Untie Knots, Weave Connections i Amina Agueznay

À Institut finlandais gallery à Paris du 05 Janvier au 21 Mars 2021

Instants-Moments
For Amina Agueznay, the artistic process begins with the evaluation and appropriation of space. As an architect/designer/archivist/artist, she is steeped in the vernacular of the diverse environments in which her work has evolved, and finds universality in the particular details of a place. 

At the Institute, the exhibition space is shared between two artists: Agueznay (Morocco) and Janna Syvänoja (Finland). They hadn’t met, but began to exchange reflections, communicating with each other through colour and texture. These exchanges revived Agueznay’s own visual and physical impressions of Finland and its forests – the soft colours of lichen, of northern light filtering through the tree canopy.
The process continues.

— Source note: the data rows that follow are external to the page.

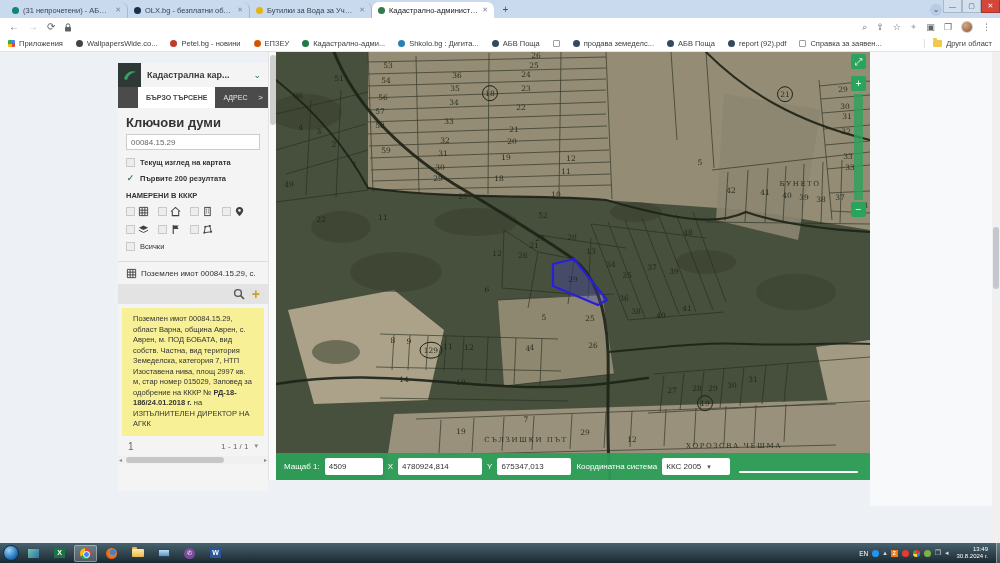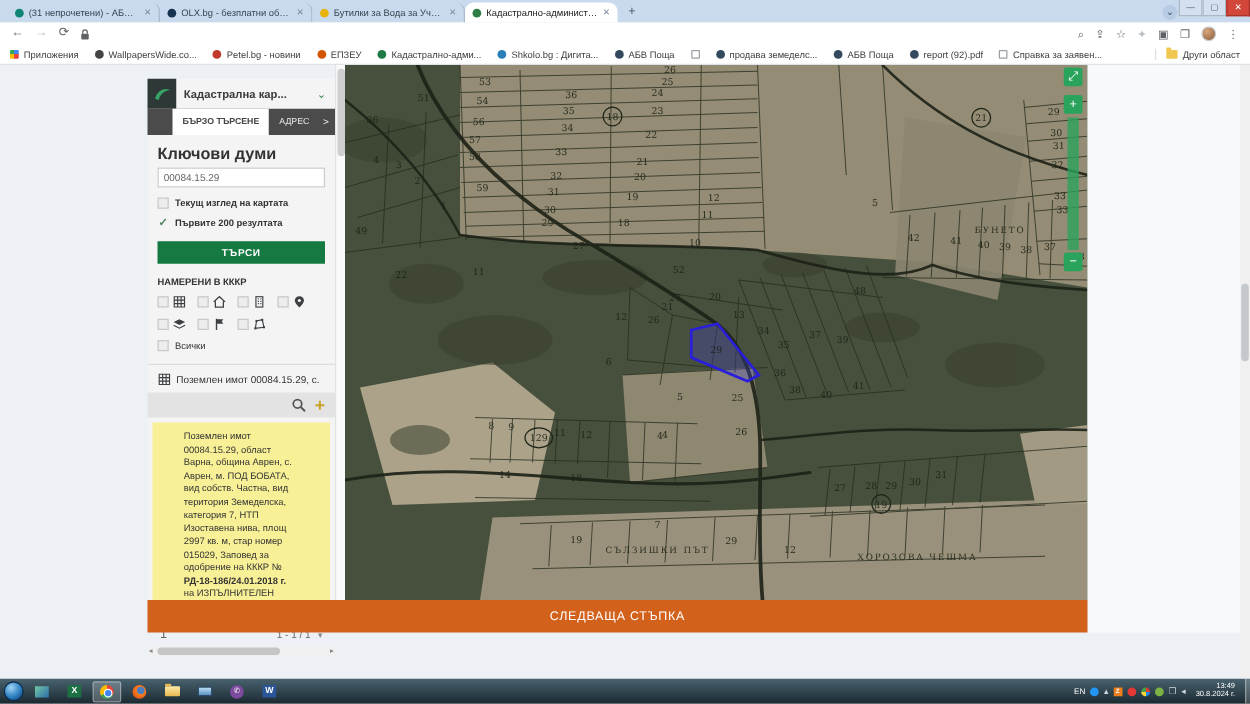--- a/index.html
+++ b/index.html
@@ -255,7 +255,6 @@
         <span class="tick">✓</span>
         <span>Първите 200 резултата</span>
       </div>
-      <button class="search-btn">ТЪРСИ</button>
       <div class="found-hdr">НАМЕРЕНИ В КККР</div>
       <div class="fit-row">
         <span class="fitem">

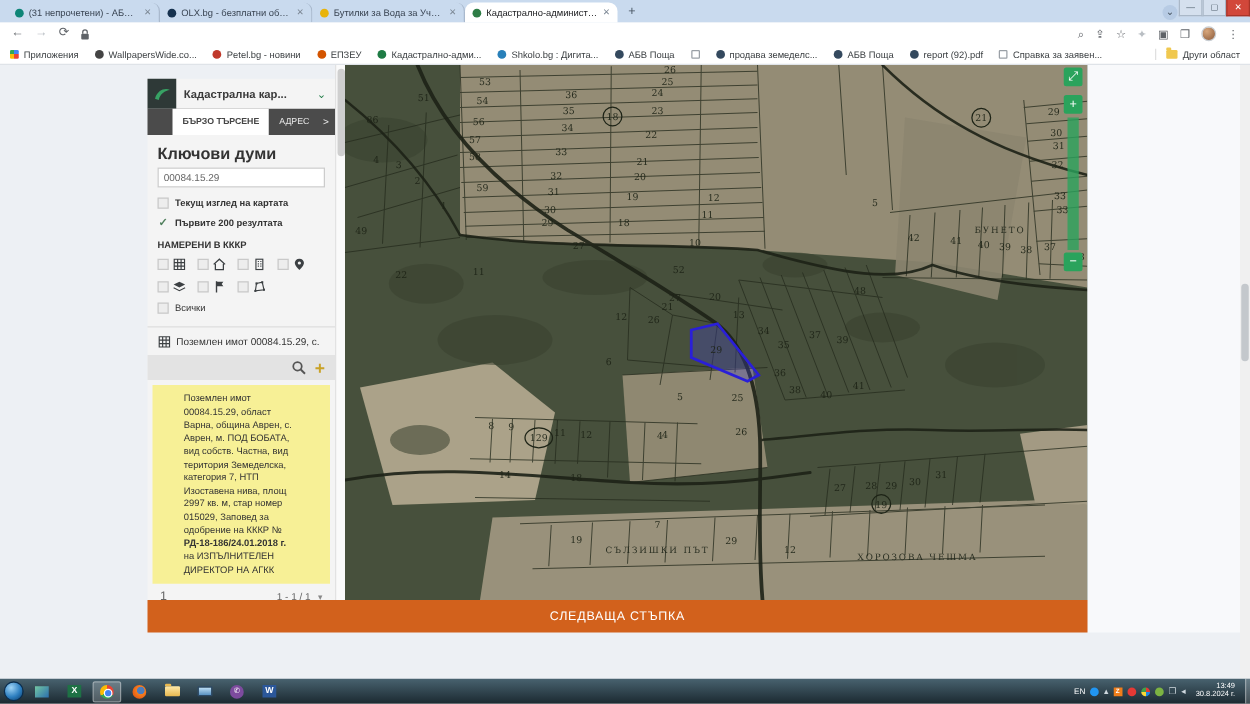--- a/index.html
+++ b/index.html
@@ -64,7 +64,7 @@
   .result-row{display:flex;align-items:center;gap:4px;padding:6px 0 5px;white-space:nowrap;overflow:hidden;font-size:8px;color:#333}
   .gray-bar{margin:0 -8px;height:20px;background:#e3e3e3;display:flex;align-items:center;justify-content:flex-end;gap:7px;padding:0 8px;flex:none}
   .plus-glyph{color:#c9a227;font-size:14px;font-weight:bold;line-height:1}
-  .yellow-box{margin:4px -4px 0;background:#f7f096;padding:6px 25px;font-size:7.5px;line-height:1.4;color:#333;flex:none}
+  .yellow-box{margin:4px -4px 0;background:#f7f096;padding:6px 11px;font-size:7.5px;line-height:1.4;color:#333;flex:none}
   .pag-row{display:flex;align-items:center;padding:5px 2px 0;color:#666}
   .pag-num{font-size:10px}
   .pag-count{margin-left:auto;font-size:8px}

Known for her large-scale museum installations, Agueznay pursues her exploration of her “The Garden Inside” series (Loft Art Gallery, Casablanca, 2020). Her chosen medium is living wool – custom hand-dyed in Morocco –, which she transforms to recreate the scattered textures of the forest. To accomplish this, she creates her own matter, wrapping the wool around slender, supple iron rods. The medium is stripped to its imaginary core, reduced to a line, a tool for drawing. This is the first phase of creation. Agueznay then sketches the forest; branches reach skyward, expanding vertically in undulated alignment. The different compositions offer fleeting glimpses of imagined landscapes, like snapshots, strata, the fading memories of a place. Each composition exists, like a diorama, within a series of rectangular boxes that transform the space. She used a similar device in her monumental installation, Noise (MACAAL, Marrakech, 2019), a cocoon-like room lined with 210 50 x 50 x 25 cm containers. Both Noise and Instants-Moments exist within a framework, but the immersive environment of the earlier work has fallen away. Here the spectator is detached, observing the work, as one might experience a first visit to a foreign place.
The first phase of the work is to create the medium. Once the wool is dyed, wrapped and assembled into planes, the second phase of creation begins, when the matter is engineered into individual constellations. At this point of the process that the work becomes three-dimensional, and new perceptions come into play. Looking at the constellations from above, in aerial view, one might observe shapes that evoke the “algae” forms of Malika Agueznay, the artist’s mother and an original member of the Casablanca School. There is an intentionality of line that shifts from a frontal perception, in which each wool-wrapped rod might represent an absolutely vertical form or tree, to an aerial perception, in which the perimeter becomes line, and the articulated planes are perceived horizontally, in undulating, organic form. Each constellation is an individual structure that occupies its own defined space, like a series of architectural scale models. The circular interplay between the natural world of forest and wool and the mechanical world of architectural engineering creates a strange and powerful duality. The viewer is caught between a modernist urban construct and the utopian quiet of the Finnish forest. Noise gives way to silence.